These Researchers Are Trying to Build a Better Blockchain

There’s a rule in the world of blockchains so ingrained that some call it folklore. Bitcoin, the original iteration of blockchain technology, is great at two things. One is keeping data secure, with a ledger others can’t sabotage. The other is “decentralization,” or getting lots of people to work together without a central authority to call the shots. But those two nice properties come with a big tradeoff: Blockchains can’t scale.

David Tse, a professor of electrical engineering at Stanford, is skeptical of that “blockchain trilemma.” The idea, he noted at a gathering of “cryptoeconomists” last week, had never been precisely defined—he could find no mathematical proof for it. Tse and his colleagues had done the math and, he declared onstage, developed a more efficient algorithm for keeping blockchains secure. And so they formed a company called Trifecta to build out their idea, adding Tse to the growing ranks of academics-turned-blockchain entrepreneurs.

Tse’s talk followed presentations by the Turing Award–winning MIT professor Silvio Micali, founder of Algorand—which has raised more than $120 million from investors—and the MacArthur genius and UC Berkeley professor Dawn Song, founder of Oasis Labs. Each is trying to build new blockchains from the ground up, seizing upon a mismatch between excitement over the core innovation of blockchains and disappointment about their performance.

Tse is a recent blockchain convert. He began working on blockchain about 18 months ago, after a career focused mostly on wireless networks. He’d noticed parallels between the clunkiness of the early mobile web and the current state of decentralized networks. Plus, researching blockchain avoided the drawbacks of machine learning, a field increasingly consolidated in large companies that hoard talent, data, and servers. “Blockchain research, on the other hand, is much more decentralized,” he says.

Academics like Tse have added all kinds of new features to blockchains, often with the aim of improving security and privacy. Those projects include Zcash, where a team of professors brought privacy-protecting technology to Bitcoin, which is increasingly tracked by law enforcement.

But building more robust blockchains requires a more complete overhaul. Bitcoin and Ethereum, the largest blockchain networks, are kept secure by “proof-of-work” protocols, which involve a race to solve cryptographic problems. The process takes oodles of energy and is painfully slow. Bitcoin can handle seven transactions per second, while Ethereum ekes out 15. That’s not fast enough to handle basic commerce, much less complex applications. A hopeful benchmark often professed by blockchain entrepreneurs is “Visa-level performance,” or thousands of transactions per second.
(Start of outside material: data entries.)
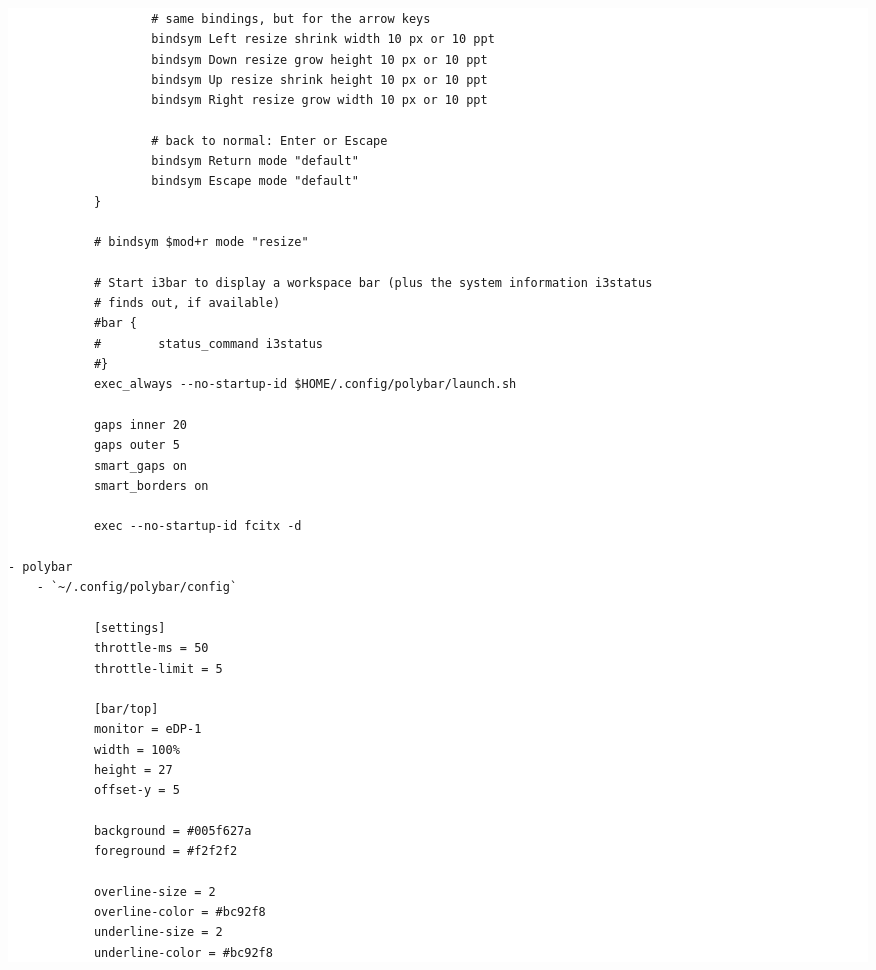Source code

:                         # same bindings, but for the arrow keys
                        bindsym Left resize shrink width 10 px or 10 ppt
                        bindsym Down resize grow height 10 px or 10 ppt
                        bindsym Up resize shrink height 10 px or 10 ppt
                        bindsym Right resize grow width 10 px or 10 ppt
                
                        # back to normal: Enter or Escape
                        bindsym Return mode "default"
                        bindsym Escape mode "default"
                }
                
                # bindsym $mod+r mode "resize"
                
                # Start i3bar to display a workspace bar (plus the system information i3status
                # finds out, if available)
                #bar {
                #        status_command i3status
                #}
                exec_always --no-startup-id $HOME/.config/polybar/launch.sh
                
                gaps inner 20
                gaps outer 5
                smart_gaps on
                smart_borders on
                
                exec --no-startup-id fcitx -d

    - polybar
        - `~/.config/polybar/config`

                [settings]
                throttle-ms = 50
                throttle-limit = 5
                
                [bar/top]
                monitor = eDP-1
                width = 100%
                height = 27
                offset-y = 5
                
                background = #005f627a
                foreground = #f2f2f2
                
                overline-size = 2
                overline-color = #bc92f8
                underline-size = 2
                underline-color = #bc92f8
The newcomers are trying a variety of approaches to get there. Bitcoin inspired some researchers to take another look at older, mostly discarded cryptographic approaches designed for decentralized systems. Others look to extend the algorithm used for Bitcoin, known as the Nakamoto consensus, named after the network’s pseudonymous creator. One strategy is to separate the security mechanisms from other functions, like data storage and computation.

“We have an in-house joke that there is no blockchain trilemma,” says Kevin Sekniqi, a researcher who left his PhD studies to start Ava Labs along with his adviser, Cornell professor Emin Gun Sirer. The company grew out of a theoretical debate in the lab about how they’d build their ideal consensus algorithms from scratch. “Not just tweak them around but really reinvent them from the ground up,” Sekniqi says. Eventually, they realized they had the ingredients for a competitive product.

The existing blockchains are making their own upgrades. Ethereum has a long-term vision called Eth 2.0, which would revamp the protocol and eventually do away with proof-of-work consensus. But it’s complicated. Ethereum is a multibillion-dollar platform—host to decentralized games, collectibles, even financial products—but it has no central decision-makers. That’s core to its philosophy and design. The upgrade process involves a complex coordination game where technology is built and shepherded through a voting process by a diffuse ecosystem of developers. The difficulty is avoiding changes that jeopardize existing products built for the platform, and that appease the voters—the miners who run each node.

There are also solutions that don’t touch the underlying blockchain itself. That includes the Lightning network for Bitcoin, which adds software to the existing protocol to enable speedier peer-to-peer payments. But such technologies have proven tricky to integrate, given the inflexibility of the underlying protocols.